- [Dataset excerpts]

____________

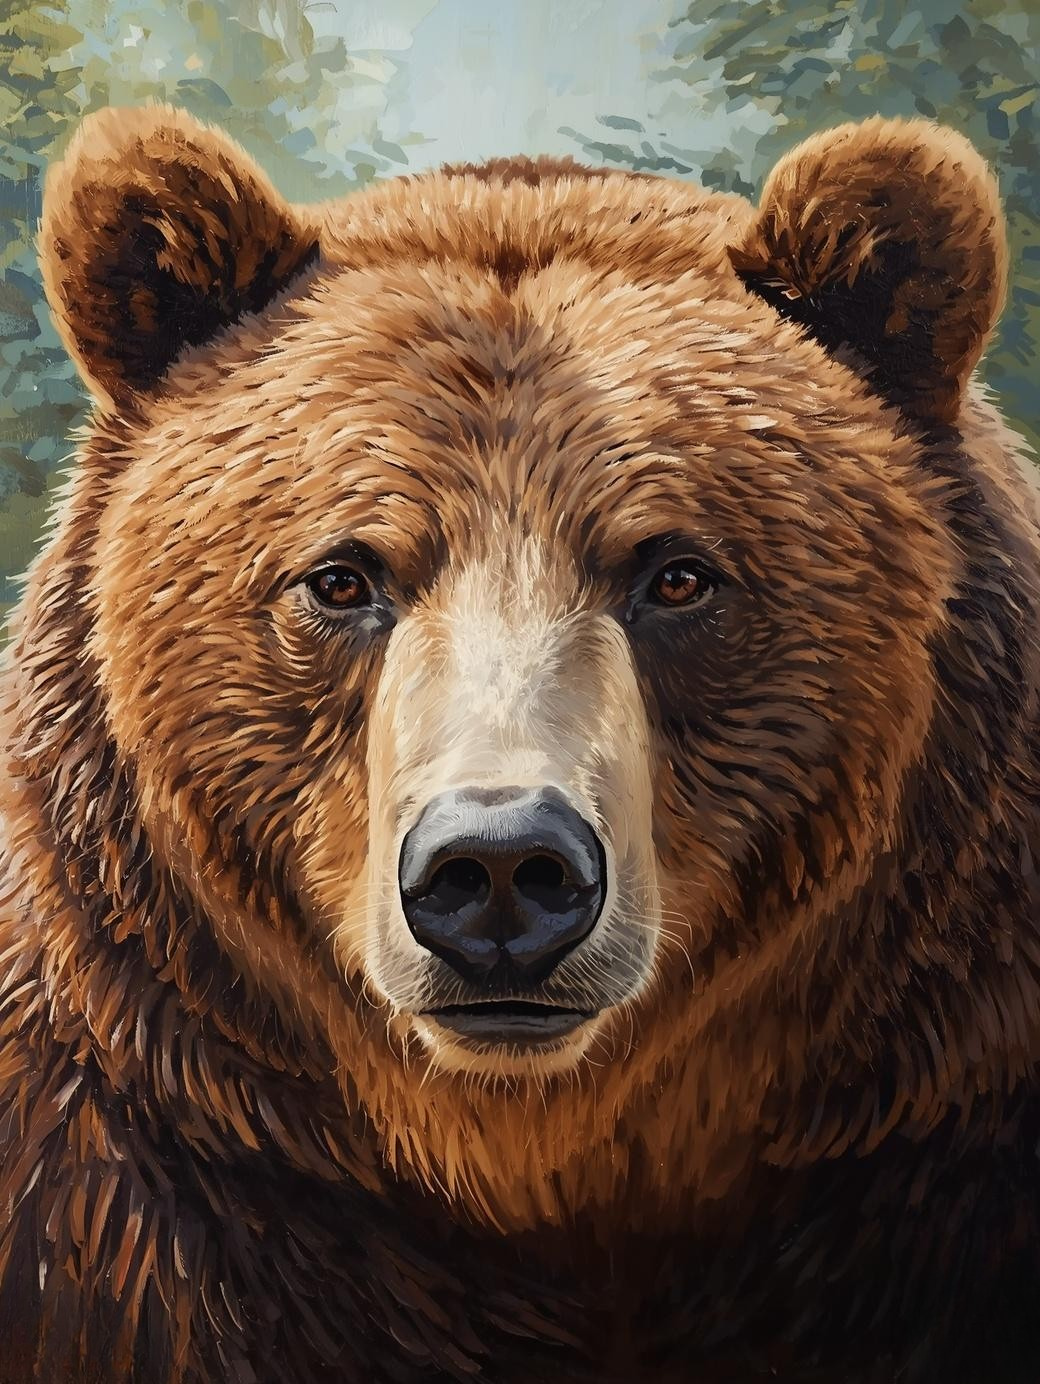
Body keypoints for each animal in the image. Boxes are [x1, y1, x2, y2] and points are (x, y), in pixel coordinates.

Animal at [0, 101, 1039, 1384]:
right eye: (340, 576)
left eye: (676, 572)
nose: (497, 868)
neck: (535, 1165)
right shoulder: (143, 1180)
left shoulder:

____________

- [What you will do] Each record above has to be written out again in full, but its pictures must not be.

- [The answer]
Body keypoints for each animal in the image. Boxes are [x1, y1, x2, y2] and points are (x, y), in pixel coordinates.

Animal at [0, 101, 1039, 1384]:
right eye: (340, 576)
left eye: (676, 572)
nose: (497, 868)
neck: (535, 1165)
right shoulder: (143, 1180)
left shoulder:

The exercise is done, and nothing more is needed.